Exercise requirements | Down to the last line below, write out every line exactly, starting with the one that contains "37: (731, 167, 15.49)" and leaving out the pictures.

-- -- --

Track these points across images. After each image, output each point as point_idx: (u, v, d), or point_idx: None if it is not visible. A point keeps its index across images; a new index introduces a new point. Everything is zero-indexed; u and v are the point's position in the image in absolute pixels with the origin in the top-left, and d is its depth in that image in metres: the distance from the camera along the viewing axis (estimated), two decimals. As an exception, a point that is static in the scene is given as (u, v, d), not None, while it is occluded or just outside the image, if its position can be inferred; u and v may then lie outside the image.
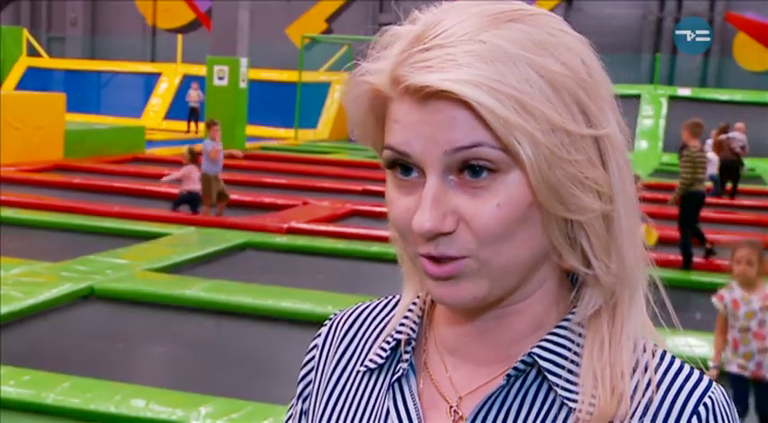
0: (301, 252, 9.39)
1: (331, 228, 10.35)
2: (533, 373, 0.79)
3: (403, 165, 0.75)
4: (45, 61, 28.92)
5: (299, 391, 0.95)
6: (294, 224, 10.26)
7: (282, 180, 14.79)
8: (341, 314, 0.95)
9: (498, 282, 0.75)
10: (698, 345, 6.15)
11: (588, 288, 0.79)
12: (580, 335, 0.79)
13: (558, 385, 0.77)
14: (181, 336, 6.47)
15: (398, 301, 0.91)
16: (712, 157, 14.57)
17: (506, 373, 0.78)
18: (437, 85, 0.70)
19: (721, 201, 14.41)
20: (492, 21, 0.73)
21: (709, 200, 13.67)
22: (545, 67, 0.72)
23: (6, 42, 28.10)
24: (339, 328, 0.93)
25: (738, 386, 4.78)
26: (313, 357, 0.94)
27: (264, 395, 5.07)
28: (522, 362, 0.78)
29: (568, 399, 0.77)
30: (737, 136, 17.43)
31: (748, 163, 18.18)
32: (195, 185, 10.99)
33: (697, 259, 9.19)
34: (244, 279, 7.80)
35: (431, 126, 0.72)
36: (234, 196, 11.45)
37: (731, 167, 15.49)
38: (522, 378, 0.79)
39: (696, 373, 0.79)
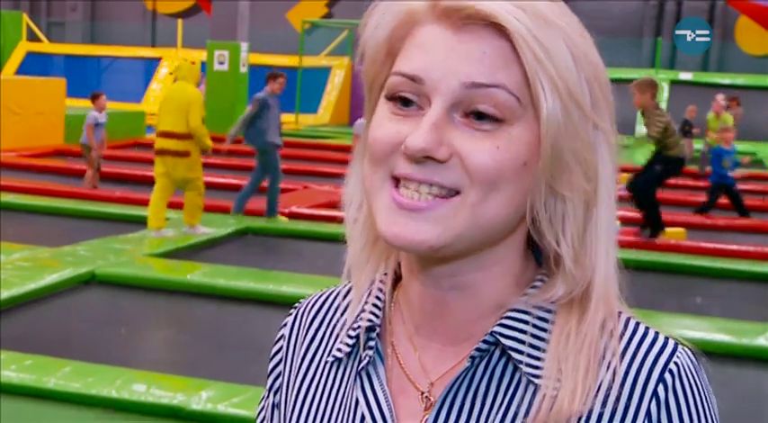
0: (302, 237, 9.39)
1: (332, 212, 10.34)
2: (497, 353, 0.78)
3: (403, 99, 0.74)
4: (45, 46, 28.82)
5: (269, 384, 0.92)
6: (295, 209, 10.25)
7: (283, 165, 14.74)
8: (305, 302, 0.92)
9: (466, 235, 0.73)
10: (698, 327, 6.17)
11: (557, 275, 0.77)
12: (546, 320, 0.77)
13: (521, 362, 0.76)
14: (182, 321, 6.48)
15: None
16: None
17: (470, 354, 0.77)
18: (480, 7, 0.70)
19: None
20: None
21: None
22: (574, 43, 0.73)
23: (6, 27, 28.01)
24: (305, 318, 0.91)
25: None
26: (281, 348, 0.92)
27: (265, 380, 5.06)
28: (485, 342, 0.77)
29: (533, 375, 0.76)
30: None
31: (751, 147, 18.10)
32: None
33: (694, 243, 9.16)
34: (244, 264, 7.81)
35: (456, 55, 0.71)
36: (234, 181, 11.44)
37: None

-- -- --

Output for this exercise |
37: (731, 167, 15.49)
38: (522, 378, 0.79)
39: (696, 373, 0.79)
0: (302, 237, 9.39)
1: (332, 212, 10.34)
2: (497, 353, 0.78)
3: (403, 99, 0.74)
4: (45, 46, 28.82)
5: (269, 384, 0.92)
6: (295, 209, 10.25)
7: (283, 165, 14.74)
8: (305, 302, 0.92)
9: (466, 235, 0.73)
10: (698, 327, 6.17)
11: (557, 275, 0.77)
12: (546, 320, 0.77)
13: (521, 362, 0.76)
14: (182, 321, 6.48)
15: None
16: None
17: (470, 354, 0.77)
18: (480, 7, 0.70)
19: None
20: None
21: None
22: (574, 43, 0.73)
23: (6, 27, 28.01)
24: (305, 318, 0.91)
25: None
26: (281, 348, 0.92)
27: (265, 380, 5.06)
28: (485, 342, 0.77)
29: (533, 375, 0.76)
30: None
31: (751, 147, 18.10)
32: None
33: (694, 243, 9.16)
34: (244, 264, 7.81)
35: (456, 55, 0.71)
36: (234, 181, 11.44)
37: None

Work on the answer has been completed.